Montréal doit investir 256M$ par année dans ses routes
Si Montréal veut ramener l’état de son réseau routier à un niveau souhaitable, la Ville devrait investir 256M$ par année pendant 5 ans.
C’est la conclusion qui a été présentée mercredi matin aux élus du comité exécutif par Chantal Aylwin, directrice des infrastructures de la Ville de Montréal.
Entre 2011 et 2013, c’est plutôt 88M$ par année qui ont été injectés pour rétablir le réseau. Résultat: le déficit d’entretien augmente et la détérioration du réseau routier se poursuit, a déploré Mme Aylwin.
Pour les prévisions budgétaires de 2015, la fonctionnaire a recommandé aux élus d’accorder un investissement annuel d’au moins 200M$.
Selon des observations réalisées en 2011 par la direction des infrastructures et leur estimation des routes, qui atteindront la fin de leur durée de vie utile d’ici 2015, 738km de chaussées seraient à réhabiliter sur le territoire de Montréal pour un coût total de 1,2G$.
En 2011, 3% du réseau routier a été jugé en mauvais ou très mauvais état, et 21% dans un état acceptable. Le déficit d’entretien était alors de 310km de chaussée.
L’augmentation des investissements proposés par la fonctionnaire permettrait d’amener l’état des routes à un niveau jugé acceptable pour la Ville, soit un indice de «bon» ou «très bon» pour le réseau artériel, et au moins «passable» pour le réseau local.
Mme Aylwin a ajouté qu’un investissement supplémentaire était également nécessaire dans l’entretien préventif et courant des structures. Elle évalue à 125M$ à injecter par année pour permettre de garantir la durée de vie des infrastructures ou de la prolonger.

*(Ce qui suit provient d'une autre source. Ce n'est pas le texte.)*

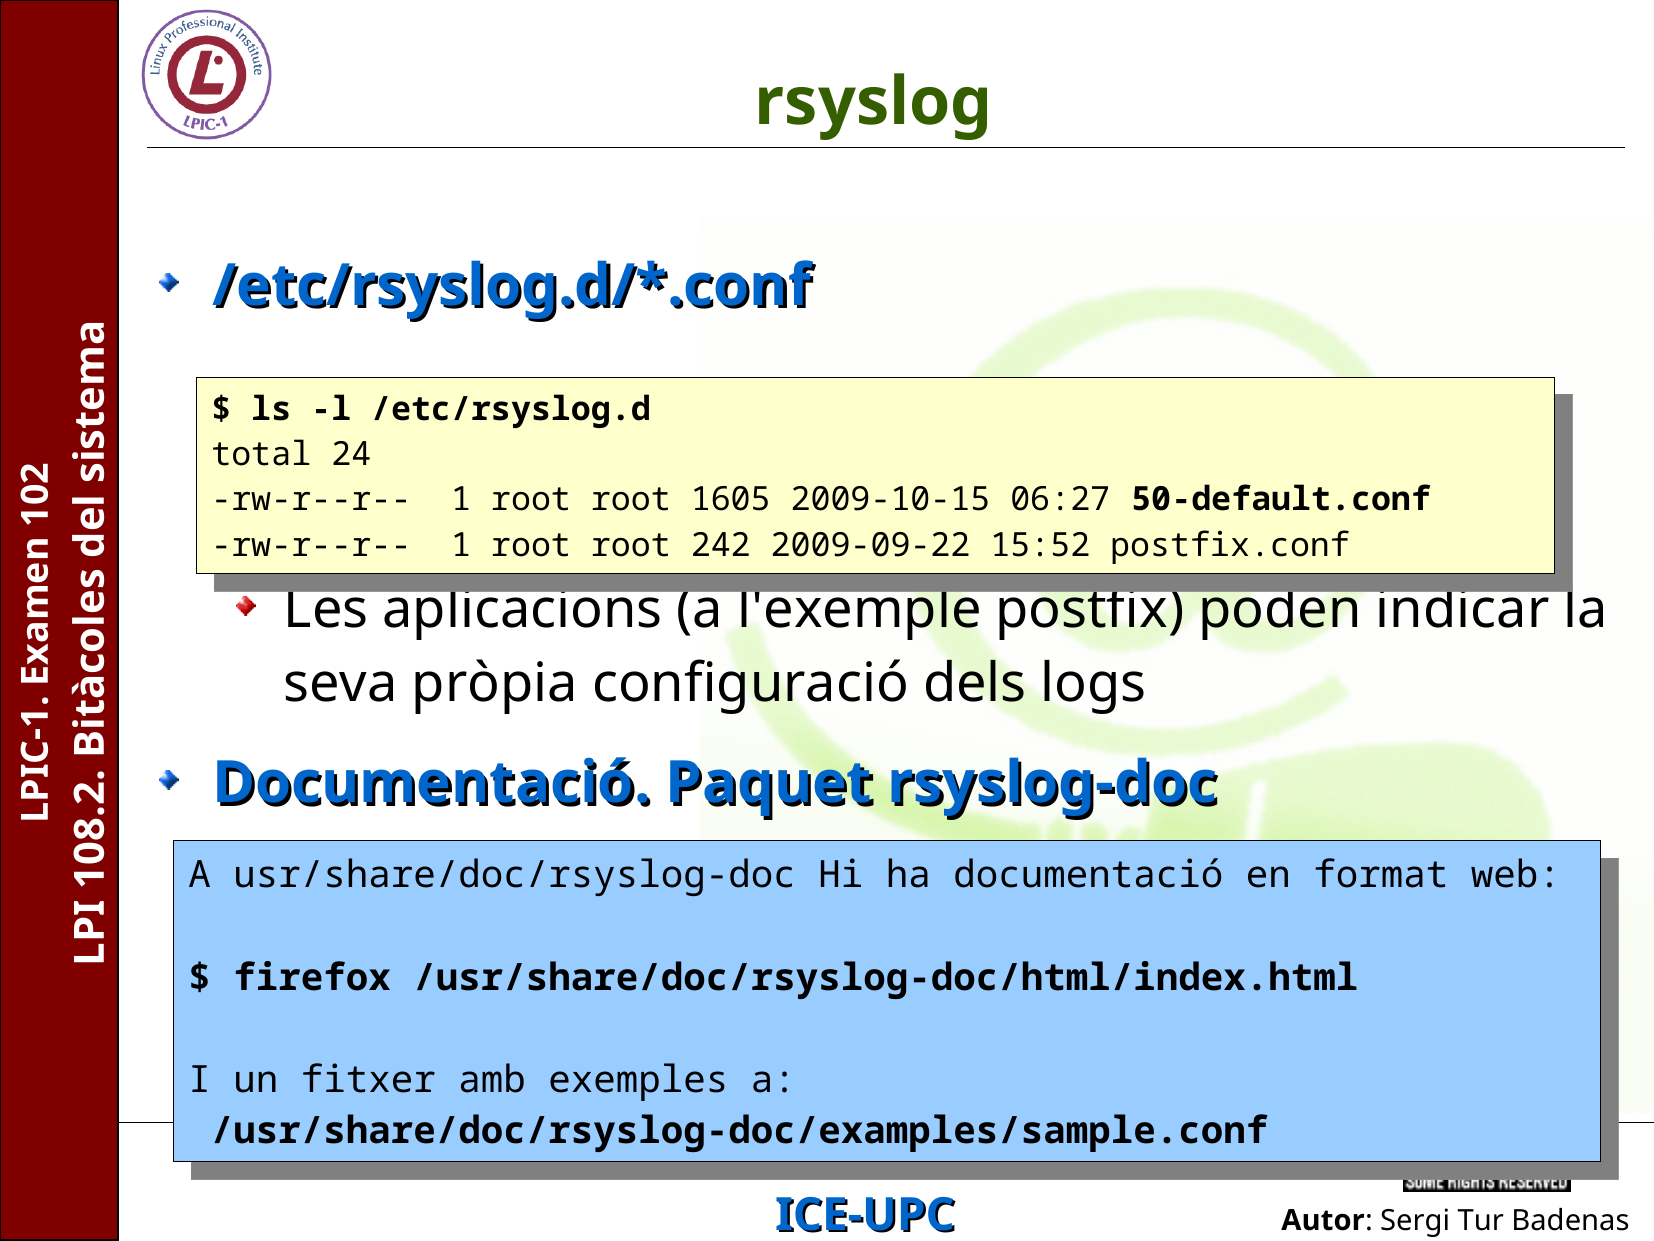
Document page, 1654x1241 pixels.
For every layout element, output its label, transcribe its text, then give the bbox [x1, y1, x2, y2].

picture [135, 5, 277, 55]
text_box A usr/share/doc/rsyslog-doc Hi ha documentació en format web: $ firefox /usr/share/doc/rsyslog-doc/html/index.html I un fitxer amb exemples a: /usr/share/doc/rsyslog-doc/examples/sample.conf [173, 840, 1601, 1081]
picture [700, 217, 1654, 1113]
picture [1403, 1180, 1571, 1192]
title rsyslog [129, 55, 1619, 142]
text_box $ ls -l /etc/rsyslog.d total 24 -rw-r--r-- 1 root root 1605 2009-10-15 06:27 50-default.conf -rw-r--r-- 1 root root 242 2009-09-22 15:52 postfix.conf [196, 377, 1555, 526]
list /etc/rsyslog.d/*.conf Les aplicacions (a l'exemple postfix) poden indicar la seva pròpia configuració dels logs Documentació. Paquet rsyslog-doc [141, 242, 1630, 1078]
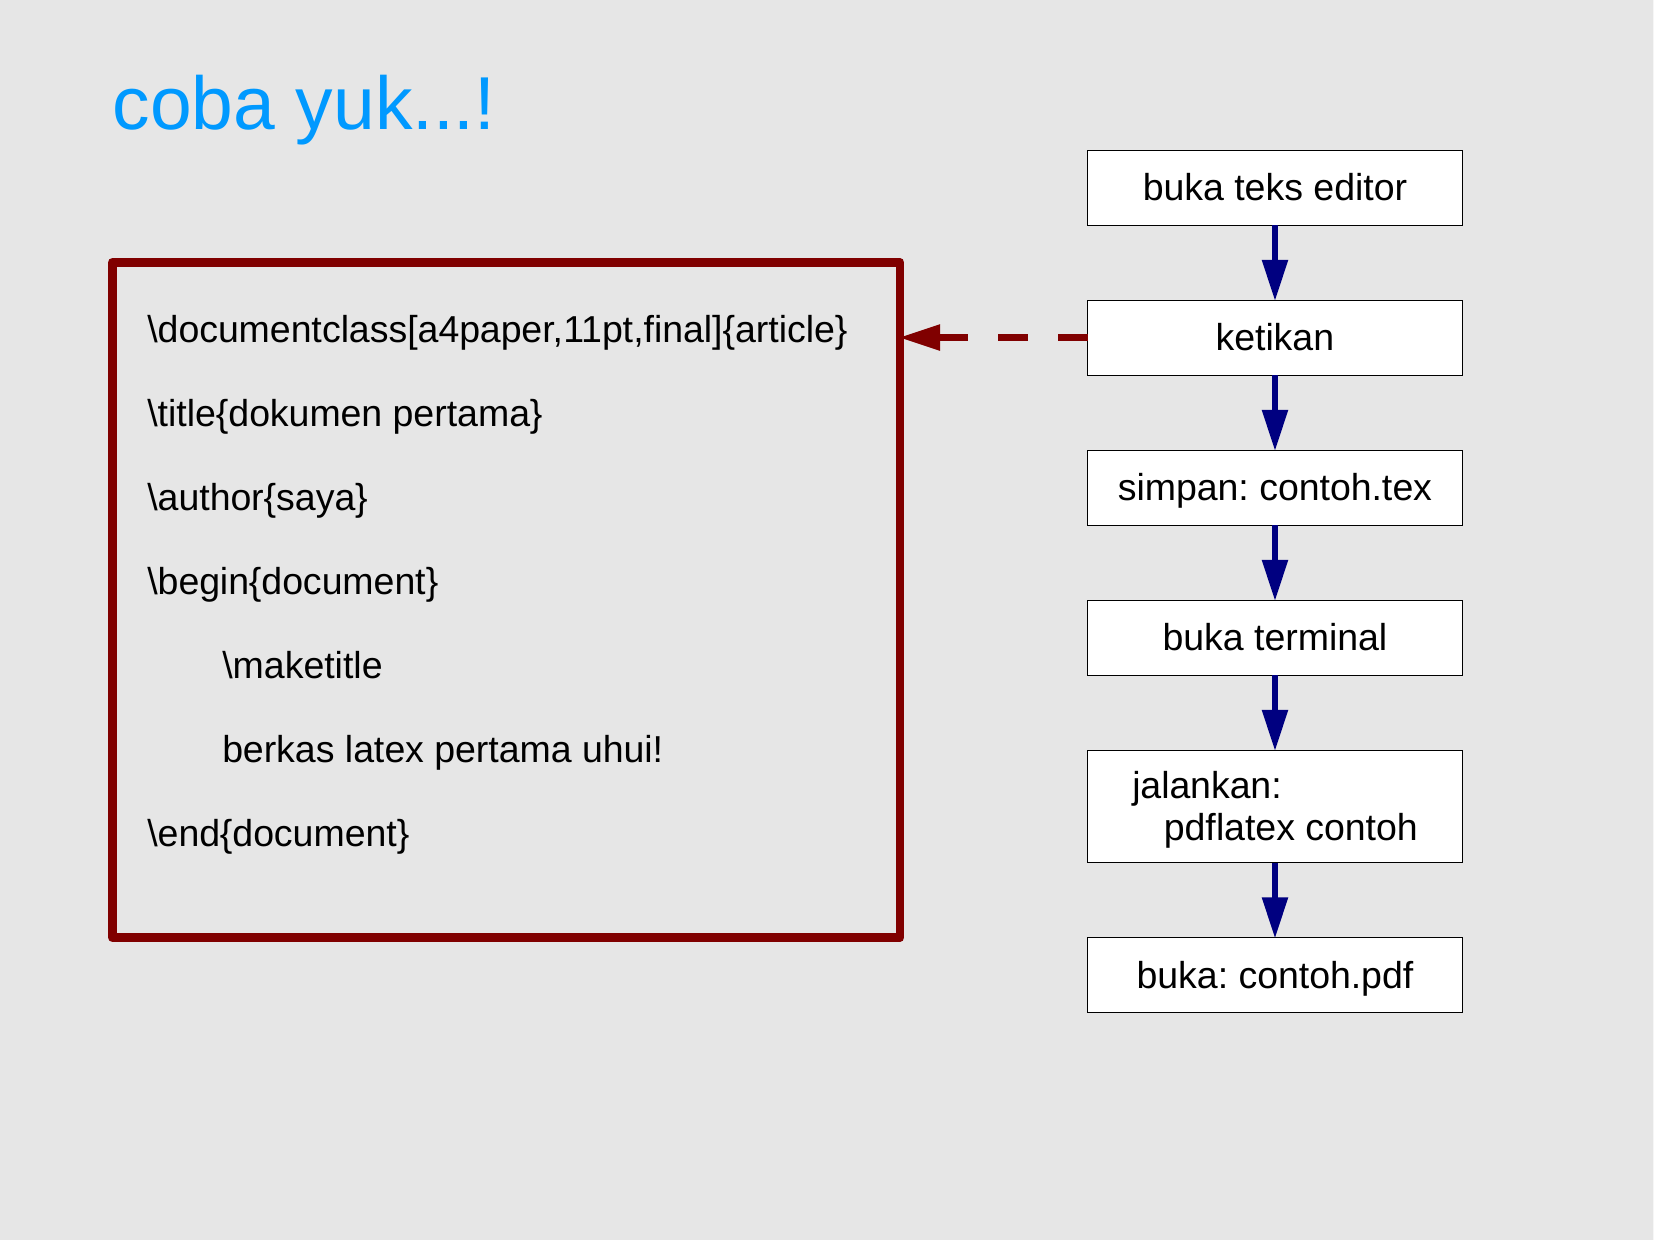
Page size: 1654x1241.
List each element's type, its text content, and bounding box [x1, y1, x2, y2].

C’est près de 50M$ de plus que ce qui est injecté actuellement.
Nids-de-poule
Le maire Denis Coderre a demandé mercredi aux fonctionnaires du service des infrastructures présents à la réunion du comité exécutif d’amorcer une négociation avec des universités de Montréal pour les conseillers dans l’entretien de la chaussée afin d’éviter la création de nids-de-poule.
«Les universités pourraient évaluer si on peut utiliser d’autres produits, parce qu’on a l’impression que c’est un éternel recommencement», a indiqué M. Coderre, qui a également demandé aux fonctionnaires un «topo très clair sur les produits qu’on utilise» actuellement.
Un procédé de colmatage de nids-de-poule développé notamment par l’École de technologie supérieure avait déjà vu le jour dans l’arrondissement du Sud-Ouest en 2013. Mais la performance du produit pourrait avoir attiré les foudres de saboteurs, croit la PME Solution GRB responsable du projet.